We fit a PM model to the composite of recurrent hospitalizations and death weighted by $1:2$ 
against the treatment and etiology indicators:
```{r}
## fit a weighted PM (w_D=2, w_1=1)
obj <- CompoML(hfmock$id,hfmock$time,hfmock$status,hfmock[,c("Training","HF.etiology")],
               w=c(2,1))
## print out the result
obj
```

The above output shows that adding exercise training reduces the average number of 
composite events, with death counted twice as much as hospitalization, 
by 1-0.592=40.8\% compared to usual care lone. This effect is highly significant
($p$-value $1.357e-08$).

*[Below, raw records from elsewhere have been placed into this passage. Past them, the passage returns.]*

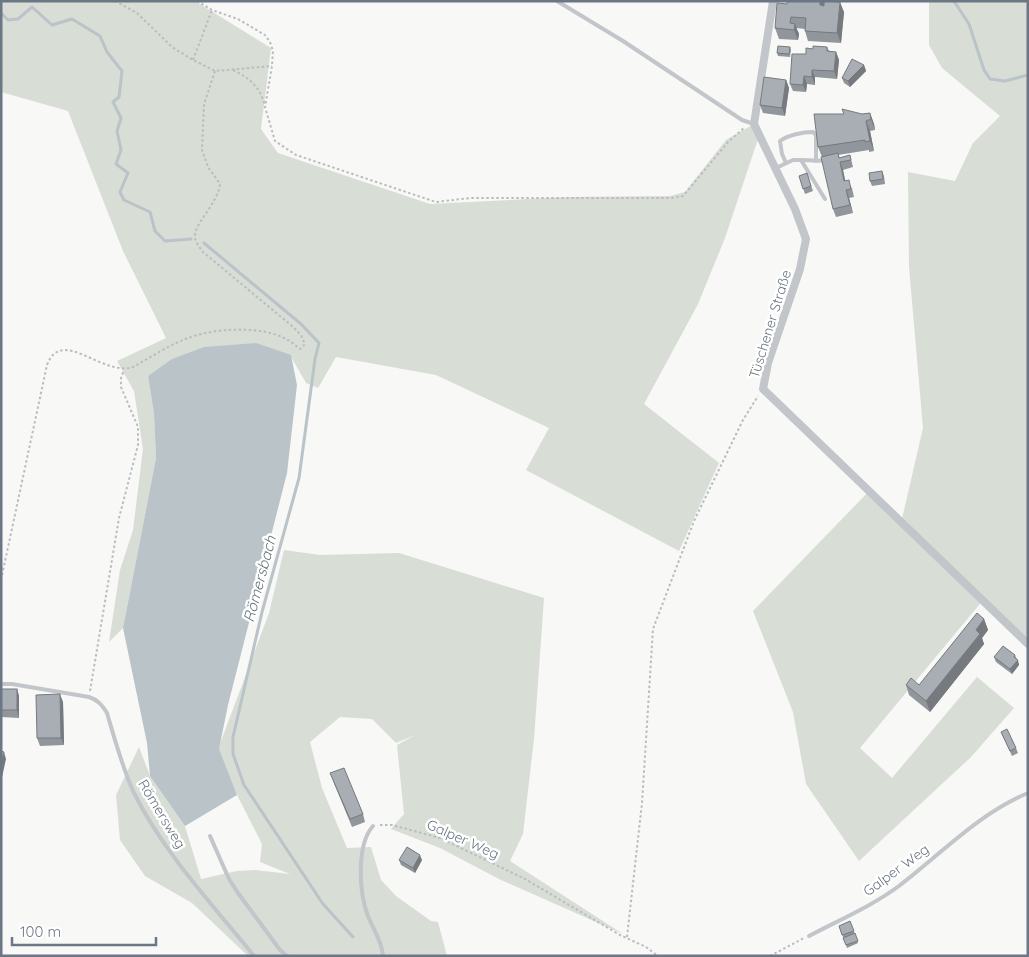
<svg xmlns="http://www.w3.org/2000/svg" width="1029" height="957" font-family="Quicksand,sans-serif">
	<style>
		.green { fill: #d8ddd6 }
		.water { fill: #bac3c8 }
		.lines { fill: none; stroke-linecap: round; stroke-linejoin: round }
		.stream { stroke: #bac3c8; stroke-width: 3 }
		.path { stroke: #babdbf; stroke-width: 2; stroke-dasharray: 2.5 2.5; stroke-linecap: butt }
		.lane { stroke: #c2c5c9; stroke-width: 4 }
		.street { stroke: #c2c5c9; stroke-width: 8 }
		.wall { fill: #90969b }
		.shaded-wall { fill: #767a7e }
		.building { fill: #a8aeb4; stroke: #767a7e }
		.labels { text-anchor: middle; stroke-width: 5; stroke-linejoin: round; paint-order: stroke }
		.street-label { font-size: 14px; fill: #6b7784; stroke: #fff }
		.water-label { font-size: 15px; font-style: italic; fill: #67777f; stroke: #fff }
	</style>
	<rect width="100%" height="100%" fill="#f8f8f6"/>
	<g class="green">
		<path d="M 1,1 L 195,1 L 271,48 L 261,129 L 278,153 L 430,204 L 570,197 L 670,196 L 685,192 L 726,140 L 754,124 L 758,139 L 725,238 L 698,304 L 644,404 L 719,463 L 679,551 L 526,470 L 549,428 L 436,375 L 336,357 L 318,388 L 306,383 L 290,355 L 148,376 L 154,414 L 156,458 L 123,628 L 109,642 L 120,570 L 133,530 L 143,449 L 134,391 L 117,361 L 166,338 L 123,251 L 68,111 L 1,92 Z"/>
		<path d="M 929,1 L 1028,1 L 1028,640 L 984,599 L 860,748 L 892,778 L 977,677 L 1014,708 L 971,757 L 859,861 L 806,784 L 793,712 L 753,611 L 871,489 L 902,519 L 923,428 L 909,267 L 908,172 L 955,181 L 973,143 L 1000,116 L 942,68 L 929,45 Z"/>
		<path d="M 284,550 L 320,555 L 399,553 L 544,598 L 534,739 L 523,834 L 510,861 L 623,934 L 501,880 L 440,848 L 391,829 L 404,814 L 397,745 L 415,735 L 396,743 L 372,719 L 340,717 L 310,742 L 322,788 L 347,848 L 371,847 L 381,880 L 396,896 L 431,921 L 438,922 L 447,956 L 248,956 L 192,903 L 145,876 L 120,840 L 116,795 L 139,747 L 150,776 L 185,826 L 201,879 L 237,871 L 255,870 L 290,874 L 260,862 L 262,844 L 237,795 L 218,749 L 269,613 Z"/>
	</g>
	<path class="water" d="M 256,343 L 291,355 L 297,385 L 287,473 L 228,705 L 219,749 L 237,795 L 185,826 L 150,776 L 147,743 L 123,628 L 156,458 L 154,414 L 148,376 L 172,359 L 204,347 Z"/>
	<g class="lines">
		<g class="stream">
			<path d="M 954,1 L 969,24 L 984,70 L 990,79 L 1005,81 L 1028,75"/>
			<path d="M 1,13 L 8,20 L 18,19 L 32,7 L 52,25 L 72,19 L 100,36 L 107,52 L 122,71 L 119,97 L 113,102 L 121,118 L 117,131 L 121,150 L 116,164 L 128,173 L 120,192 L 124,200 L 150,212 L 155,231 L 165,241 L 191,239"/>
			<path d="M 204,243 L 301,324 L 319,343 L 315,359 L 299,478 L 262,612 L 233,737 L 233,754 L 244,785 L 323,904 L 353,937"/>
		</g>
		<g class="path">
			<path d="M 115,1 L 137,13 L 172,47 L 193,60 L 215,71 L 272,66"/>
			<path d="M 197,1 L 212,10 L 238,19 L 265,35 L 270,42 L 273,51 L 272,66 L 265,107 L 275,141 L 296,155 L 436,202 L 470,198 L 671,198 L 683,196 L 728,142 L 744,128"/>
			<path d="M 193,60 L 212,10"/>
			<path d="M 233,70 C 250,78 260,87 265,106"/>
			<path d="M 1,580 L 47,365 C 62,326 102,377 133,367 C 151,357 169,345 188,338 C 214,328 263,325 288,340 C 292,342 296,346 300,349 L 305,344 L 301,335 L 292,326 L 203,252 C 200,248 196,243 195,238 C 193,224 218,204 220,184 L 208,167 L 202,150 L 204,104 L 215,71"/>
			<path d="M 90,691 L 119,518 L 138,445 L 138,427 L 121,387 L 121,378 L 124,370"/>
			<path d="M 380,825 L 392,825 L 440,838 L 525,879 L 620,935 L 646,947 L 658,956"/>
			<path d="M 627,937 L 642,803 L 653,629 L 694,521 L 743,420 L 758,396"/>
			<path d="M 770,956 L 804,938"/>
		</g>
		<g class="lane">
			<path d="M 557,1 L 623,41 L 742,120 L 754,124"/>
			<path d="M 801,160 L 827,161"/>
			<path d="M 786,163 L 782,154 L 780,141 C 788,135 803,132 813,132 L 816,135 L 816,161"/>
			<path d="M 776,168 L 793,160 L 801,160 L 825,199"/>
			<path d="M 1,684 L 12,684 L 89,697 C 98,700 102,705 107,713 C 115,740 122,767 134,793 C 164,853 212,904 254,956"/>
			<path d="M 373,826 C 356,845 359,893 368,916 C 373,929 382,941 383,956"/>
			<path d="M 210,836 L 229,879 L 238,893 L 280,950 L 287,956"/>
			<path d="M 809,936 C 839,920 872,906 899,886 C 941,854 978,814 1028,793"/>
		</g>
		<path class="street" d="M 773,1 L 754,124 L 795,209 L 806,239 L 800,269 L 768,363 L 763,389 L 1028,644"/>
	</g>
	<g class="wall">
		<path d="M 787,1 L 824,1 L 824,3 L 844,12 L 841,43 L 808,41 L 805,31 L 805,29 L 796,28 L 799,34 L 798,40 L 779,39 L 775,28 L 787,4 Z"/>
		<path d="M 790,47 L 791,50 L 790,57 L 778,56 L 777,53 Z"/>
		<path d="M 827,47 L 829,51 L 836,52 L 839,60 L 837,79 L 815,77 L 815,85 L 807,84 L 806,92 L 793,91 L 790,84 L 806,54 Z"/>
		<path d="M 864,65 L 866,71 L 850,87 L 844,83 L 842,78 Z"/>
		<path d="M 786,80 L 789,88 L 785,116 L 763,113 L 760,105 Z"/>
		<path d="M 870,113 L 874,124 L 875,130 L 870,131 L 874,151 L 869,152 L 869,150 L 838,155 L 840,158 L 850,155 L 853,167 L 843,170 L 845,181 L 852,188 L 854,197 L 849,198 L 853,213 L 836,217 L 833,209 L 822,157 L 818,147 L 862,114 Z"/>
		<path d="M 882,171 L 884,176 L 885,184 L 872,186 L 870,181 Z"/>
		<path d="M 807,173 L 813,191 L 805,194 L 799,176 Z"/>
		<path d="M 984,619 L 988,630 L 982,638 L 984,644 L 930,712 L 909,695 L 906,685 L 919,685 Z"/>
		<path d="M 1015,655 L 1019,665 L 1012,674 L 996,662 L 994,657 Z"/>
		<path d="M 1,689 L 17,689 L 19,696 L 19,718 L 1,717 Z"/>
		<path d="M 63,702 L 64,745 L 40,746 L 37,738 Z"/>
		<path d="M 1001,732 L 1016,748 L 1018,753 L 1012,756 Z"/>
		<path d="M 333,781 L 363,814 L 365,822 L 352,827 Z"/>
		<path d="M 399,860 L 422,860 L 415,873 L 401,865 Z"/>
		<path d="M 850,921 L 858,943 L 847,948 L 839,926 Z"/>
	</g>
	<g class="shaded-wall">
		<path d="M 820,1 L 824,1 L 824,3 L 823,16 L 820,5 Z"/>
		<path d="M 840,2 L 844,12 L 841,43 L 837,33 Z"/>
		<path d="M 795,24 L 799,34 L 798,40 L 794,30 Z"/>
		<path d="M 836,52 L 839,60 L 837,79 L 834,71 Z"/>
		<path d="M 864,65 L 866,71 L 850,87 L 848,81 Z"/>
		<path d="M 812,70 L 815,77 L 815,85 L 812,77 Z"/>
		<path d="M 804,76 L 807,84 L 806,92 L 803,85 Z"/>
		<path d="M 786,80 L 789,88 L 785,116 L 782,108 Z"/>
		<path d="M 870,113 L 874,124 L 875,130 L 871,119 Z"/>
		<path d="M 866,121 L 870,131 L 874,151 L 870,141 Z"/>
		<path d="M 840,162 L 843,170 L 847,189 L 844,181 Z"/>
		<path d="M 846,190 L 849,198 L 853,213 L 850,205 Z"/>
		<path d="M 984,619 L 988,630 L 982,638 L 984,644 L 930,712 L 926,701 L 976,630 Z"/>
		<path d="M 1018,660 L 1019,665 L 1012,674 L 1010,669 Z"/>
		<path d="M 17,689 L 19,696 L 19,718 L 17,710 Z"/>
		<path d="M 60,694 L 63,702 L 64,745 L 61,738 Z"/>
		<path d="M 4,752 L 6,759 L 1,782 L 1,762 Z"/>
		<path d="M 420,855 L 422,860 L 415,873 L 413,868 Z"/>
	</g>
	<g class="building">
		<path d="M 787,1 L 820,1 L 820,5 L 824,6 L 824,1 L 840,2 L 837,33 L 805,31 L 806,18 L 791,17 L 790,23 L 795,24 L 794,30 L 775,28 L 777,3 L 787,4 Z"/>
		<path d="M 778,46 L 790,47 L 789,54 L 777,53 Z"/>
		<path d="M 813,46 L 827,47 L 827,51 L 836,52 L 834,71 L 812,70 L 812,77 L 804,76 L 803,85 L 790,84 L 792,54 L 806,54 L 806,48 L 813,49 Z"/>
		<path d="M 852,59 L 864,65 L 848,81 L 842,78 Z"/>
		<path d="M 764,77 L 786,80 L 782,108 L 760,105 Z"/>
		<path d="M 842,109 L 862,114 L 870,113 L 871,119 L 866,121 L 870,141 L 865,142 L 865,140 L 818,147 L 814,114 L 844,114 Z"/>
		<path d="M 838,153 L 839,158 L 850,155 L 851,160 L 840,162 L 844,181 L 849,180 L 851,189 L 846,190 L 850,205 L 833,209 L 821,157 Z"/>
		<path d="M 882,171 L 883,179 L 870,181 L 869,173 Z"/>
		<path d="M 807,173 L 811,186 L 803,189 L 799,176 Z"/>
		<path d="M 977,613 L 984,619 L 976,630 L 980,634 L 926,701 L 906,685 L 911,678 L 919,685 Z"/>
		<path d="M 1003,646 L 1015,655 L 1014,657 L 1018,660 L 1010,669 L 994,657 Z"/>
		<rect x="1" y="689" width="16" height="21"/>
		<path d="M 60,694 L 61,738 L 37,738 L 36,695 Z"/>
		<path d="M 1007,729 L 1016,748 L 1010,751 L 1001,732 Z"/>
		<path d="M 1,751 L 4,752 L 1,762 Z"/>
		<path d="M 344,768 L 363,814 L 350,819 L 330,773 Z"/>
		<path d="M 407,847 L 420,855 L 413,868 L 399,860 Z"/>
		<path d="M 850,921 L 854,931 L 842,935 L 839,926 Z"/>
		<path d="M 855,933 L 858,941 L 846,945 L 843,938 Z"/>
	</g>
	<g class="labels">
		<g class="street-label">
			<text transform="translate(770 324) rotate(-73)" y="5">Tüschener Straße</text>
			<text transform="translate(162 814) rotate(59)" y="5">Römersweg</text>
			<text transform="translate(463 839) rotate(24)" y="5">Galper Weg</text>
			<text transform="translate(896 870) rotate(-36)" y="5">Galper Weg</text>
		</g>
		<g class="water-label">
			<text transform="translate(260 579) rotate(-75)" y="5">Römersbach</text>
		</g>
	</g>
	<rect width="1029" height="957" fill="none" stroke="#6b7784" stroke-width="5"/>
	<path d="M12 937v8h144v-8" fill="none" stroke="#6b7784" stroke-width="2.5"/>
	<text x="20" y="937" font-size="15" fill="#6b7784" stroke="#ffffff" stroke-width="4" paint-order="stroke">100 m</text>
</svg>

To display the differences visually, 
we plot the model-based mean functions
by treatment for each etiology.

```{r, fig.height = 4.5, fig.width=7.2}
oldpar <- par(mfrow = par("mfrow"))
par(mfrow=c(1,2))
## plot the estimated mean function for
## non-ischemic patients by treatment
plot(obj,c(1,0),ylim=c(0,1.5),xlim=c(0,50),
     main="Non-ischemic",
     xlab="Time (months)",cex.main=1.2,lwd=2)
plot(obj,c(0,0),add=TRUE,cex.main=1.2,lwd=2,lty=2)
legend("topleft",lty=1:2,lwd=2,c("Exercise training","Usual care"))


## plot the estimated mean function for
## ischemic patients by treatment
plot(obj,c(1,1),ylim=c(0,1.5),xlim=c(0,50),
     main="Ischemic",
     xlab="Time (months)",cex.main=1.2,lwd=2)
plot(obj,c(0,1),add=TRUE,cex.main=1.2,lwd=2,lty=2)
legend("topleft",lty=1:2,lwd=2,c("Exercise training","Usual care"))
par(oldpar)
```
We can see that the mean function for exercise training is substantially lower than
that for usual care in both ischemic and non-ischemic patients.


## References
* Mao, L. & Lin, D. Y. (2016). Semiparametric regression for the weighted composite endpoint of recurrent and terminal events. *Biostatistics*, 172, 390--403.